Когда меня качнуло, парень обхватил за плечи и помог перевернуться. Затем расстелил свое пальто на асфальте и уложил меня бережно, словно фарфоровую.
Потом вытащил из кармана мобильник.
– Алло, скорая?
Я попыталась его остановить.
– Не надо. Все в порядке.
Волосы парня всклочились от ветра, он вытаращился на меня, как на умалишенную. В угольных глазах сочувствие и, почему-то, облегчение.
– Вы что? – выдохнула он. – Это чудо, что остались живы. Машину разворотило, уже не починить. Проще на свалку вывезти или продать на запчасти.
– Замолчи, – простонала я и попыталась встать, но он повелительно прижал к асфальту.
– Лежи, – приказал он. – Автомобили ерунда. Главное, жива осталась. Точно в рубашке родилась. Кому-нибудь позвонить? Друзьям. Мужу?
– Нет, – ответила я щурясь от солнца, которое словно пытается выжечь глаза. – Мы развелись.
– Ну и чудненько, – почему-то произнес незнакомец. – Лежите, не шевелитесь, пока едет «скорая».
Я сдалась и откинула голову. В затылке отозвалась легкая боль. Кожа пошла мурашками, меня затрясло потому, что лежу лишь джинсах и блузке. Несмотря на состояние, мысленно поблагодарила парнишу, который хлопочет вокруг меня, умудряясь поглядывать, куда не следует.
Над головой голубое весеннее небо, птички щебечут, а моя машина превратилась в консервную банку, за которую еще выплачивать и выплачивать.
Сквозь шум в ушах слышно, как переговаривается толпа. Я простонала и покосилась на людей справа, среди которых помочь вызвался лишь один.
Шмыгнув носом, я спросила в никуда:
– Кто-нибудь номер записал?
Откуда-то из толпы послышался женский голос:
– Ты ж посмотри, какой гад! Врезался и смылся, тварюка. Это ж надо!
– Да это сплошняком сейчас, – раздался голос мужчины с другой стороны. – Они прав понакупят, гоняют, очертя голову. Давеча у нас на улице один вообще пьяным в подъезд завалился, мусору накидал, в лифте нагадил. Куда ЖЭК смотрит?
Женщина повысила голос.
– Да причем тут твой ЖЭК? Девочку, вон, как побило. Ты б лучше номер сфотографировал. Все с телефонами стоите.
– На это есть камеры, – отозвался мужчина. – Есть службы, которые за это отвечают. Зачем лезть туда, где не разбираюсь? Из-за таких как вы, у нас все и не ладно.
– Это каких таких?
– Да которые лезут не в свое дело!
Завязался спор, народ начал ругаться и доказывать, махая кулаками, кто лучше знает, как жизнь сделать лучше. Я тяжело вздохнула и, не поднимая головы, я глянула на столбы и заграждения.
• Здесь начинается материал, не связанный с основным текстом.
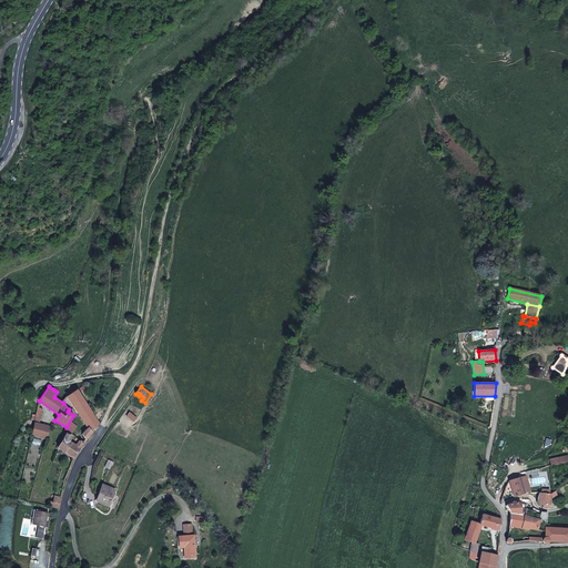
[(88,428),(81,434),(87,440),(99,424),(77,389),(66,397),(88,428)]
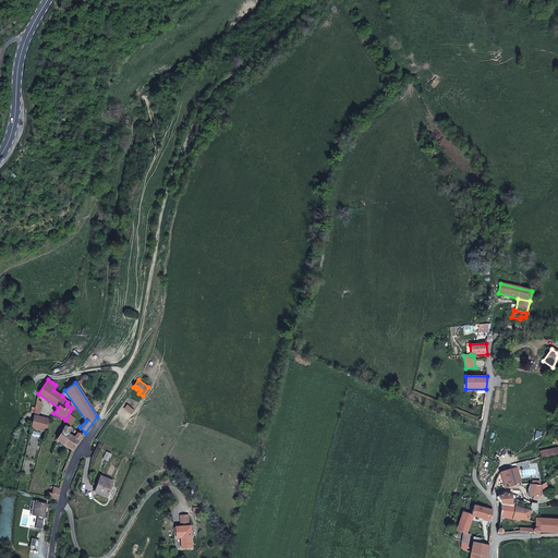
[(38,415),(34,414),(31,428),(46,433),(49,419),(38,415)]
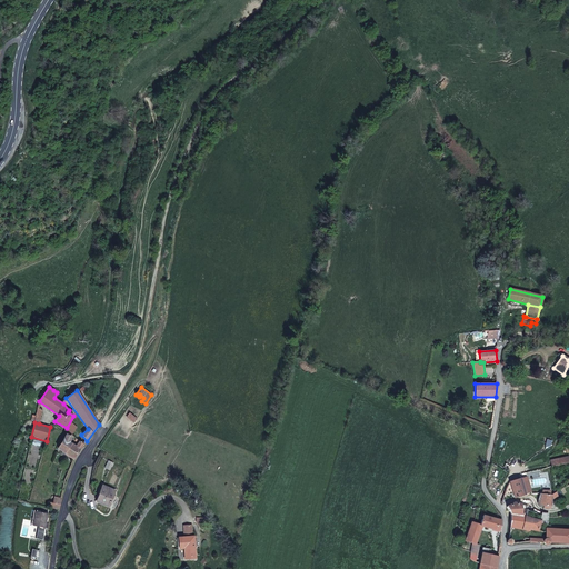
[(57,449),(66,455),(73,460),(80,449),(85,445),(79,441),(76,445),(70,442),(72,437),(66,433),(63,439),(57,449)]
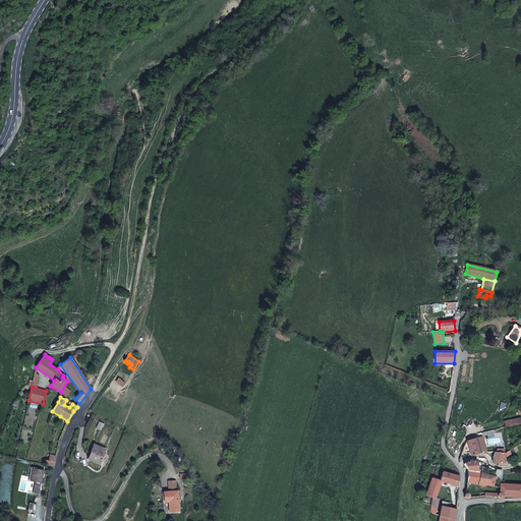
[(520,420),(520,418),(504,421),(505,427),(520,423),(520,420)]
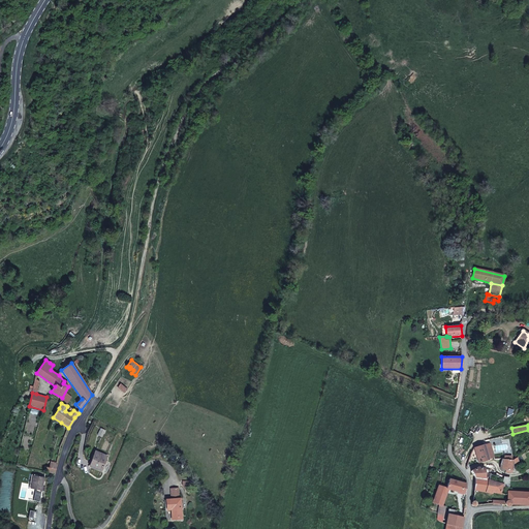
[(484,444),(473,448),(476,458),(477,463),(489,459),(484,444)]
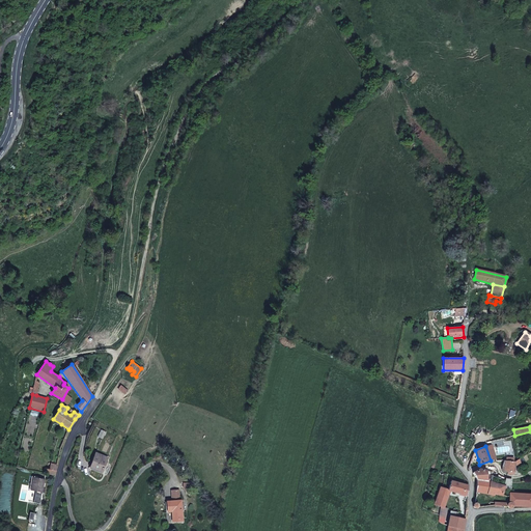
[(93,463),(91,469),(102,473),(108,457),(95,453),(92,462),(93,463)]
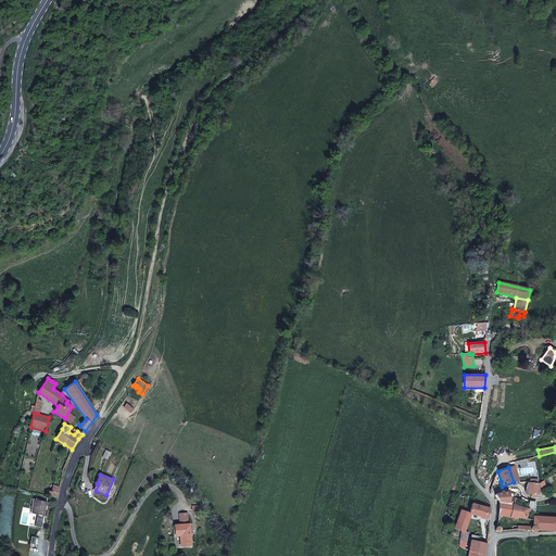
[(530,483),(528,483),(526,488),(526,493),(532,494),(532,496),(534,497),(535,494),(538,494),(539,488),(545,485),(543,481),(539,483),(538,483),(530,483)]
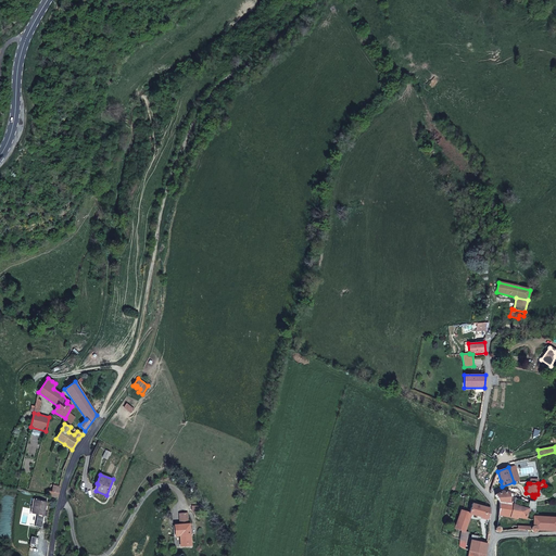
[(50,484),(48,496),(57,498),(60,487),(50,484)]
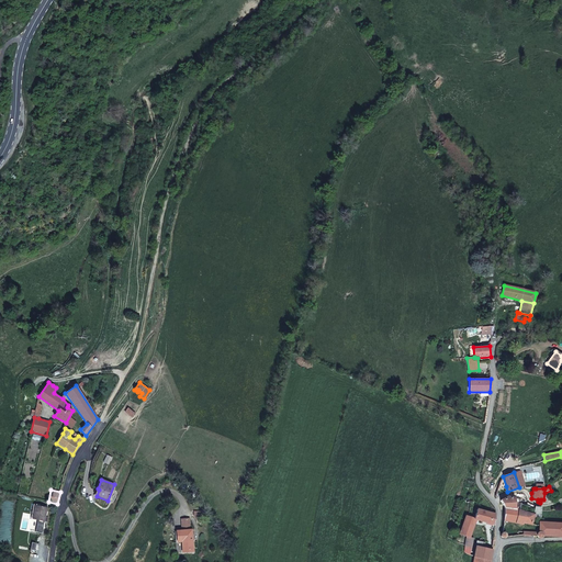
[(519,509),(519,504),(515,503),(514,497),(507,496),(501,501),(504,508),(519,509)]
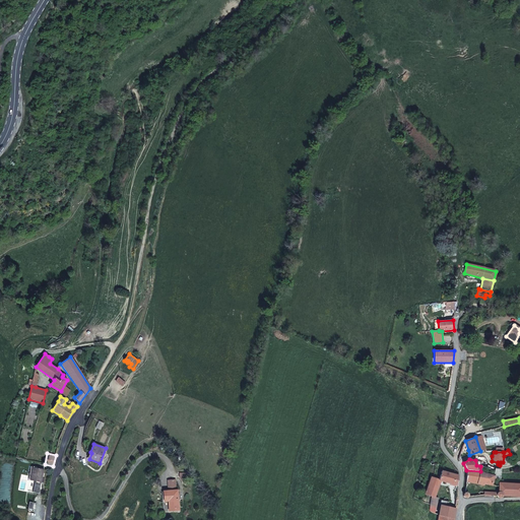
[(33,468),(30,479),(41,482),(44,470),(33,468)]
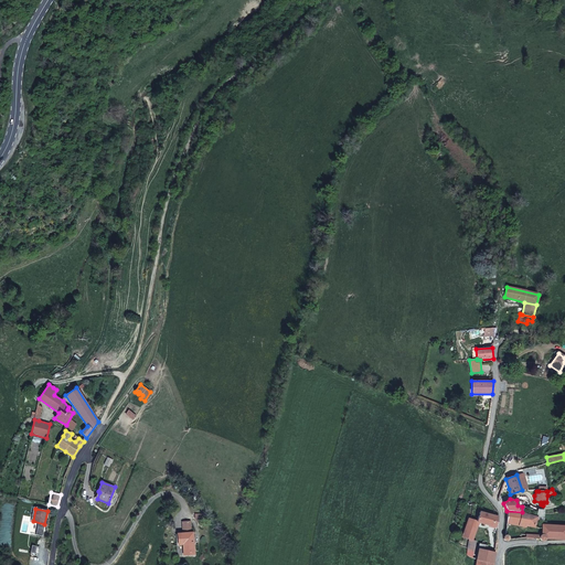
[(507,511),(505,523),(525,528),(525,525),(534,526),(535,522),(535,516),(522,512),(507,511)]
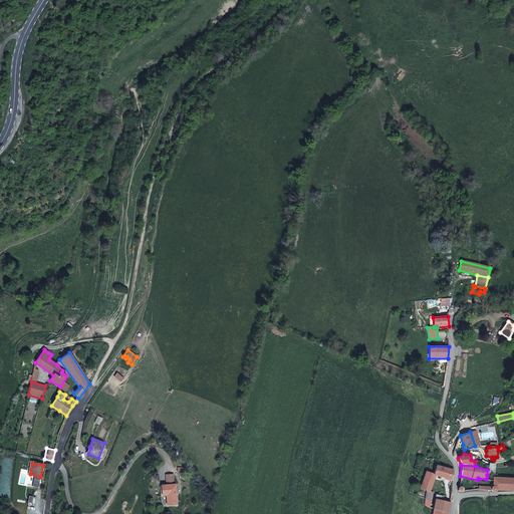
[(453,470),(436,466),(434,474),(434,475),(436,476),(452,480),(453,470)]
На месте камер обрывки проводов, совсем свежие, словно кто-то специально потрудился и выдрал камеры к сегодняшнему дню.
– Сказочное везение… – прошептала я.
Парниша сидел передо мной на корточках, время от времени трогал лоб, проверял пульс и делал какие-то манипуляции, мне совершенно не понятные. Лицо серьезное, видно – знает, что делает, хотя взгляд, то и дело, соскальзывает к шелковой блузке.
– Как вы? – спросил он. – Хуже не стало?
– Куда хуже? – спросила я глухо. – Машина разворочена, нос болит, этот мерзавец сбежал…
Парень посмотрел в сторону, взгляд на секунду стал странным, будто не здесь. Проговорил отстраненно:
– Хорошо, что смылся.
– Шутите? – не поверила я, пытаясь понять, о ком конкретно мы говорим.
– Хорошо, – повторил он задумчиво, – что смылся. Значит, еще есть совесть, чтоб людям не показываться.
Через несколько минут, народ насладился хлебом и зрелищами, телефоны попрятались в карманах, люди стали постепенно расходиться.